The mass spectrometer was operated in positive ionisation mode (APCI+) with the following settings: gas temperature, 300 °C; drying gas, 8 L/min; vaporiser temperature, 350 °C; nebuliser pressure, 40 Psi; capillary voltage, 3500 V; corona, +4 μA; fragmentor voltage, 110 V; and skimmer voltage, 45 V. Both MS and tandem MS modes were used for structural elucidation of target phytochemicals. The MS and auto MS/MS modes were configured to acquire m/z values in the range of 25–1500, at a scan rate of 10 spectra per second. Auto MS/MS mode was operated using two collision-induced dissociation energies (20 and 40 eV), selecting four precursor ions per cycle at a threshold of 200 counts.

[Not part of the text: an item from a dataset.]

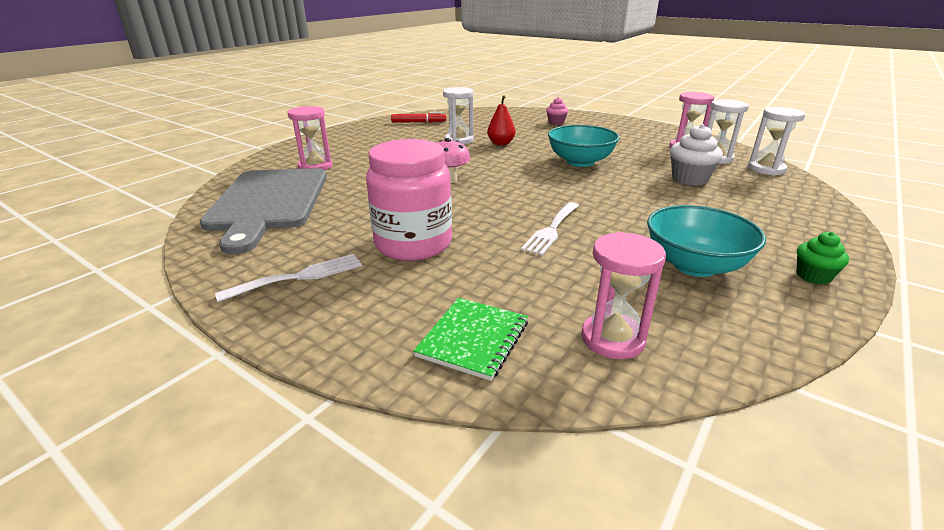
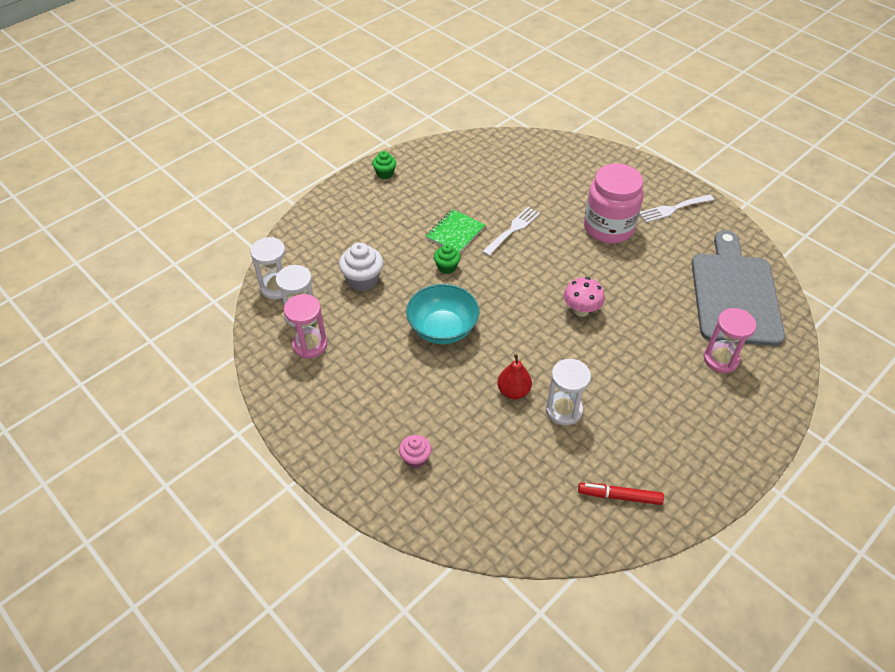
camera: 170 degrees left, 20 degrees up
green notebook [413,298,528,381] -> green notebook moved to [426,209,485,253]
pink hourglass [581,232,666,359] -> none
turquoise bowl [647,205,766,277] -> none
none -> green cupcake [434,244,461,274]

A DAD system was used to monitor carotenoid and pigment profiles across a wavelength range of 190–640 nm (peak width: 0.1 min (2 s), slit width: 4 nm). To obtain complementary structural information, ultraviolet–visible (UV–VIS) profiles and QTOF-MS/MS data acquired in positive ionisation mode using an atmospheric pressure chemical ionisation (APCI) source were jointly analysed.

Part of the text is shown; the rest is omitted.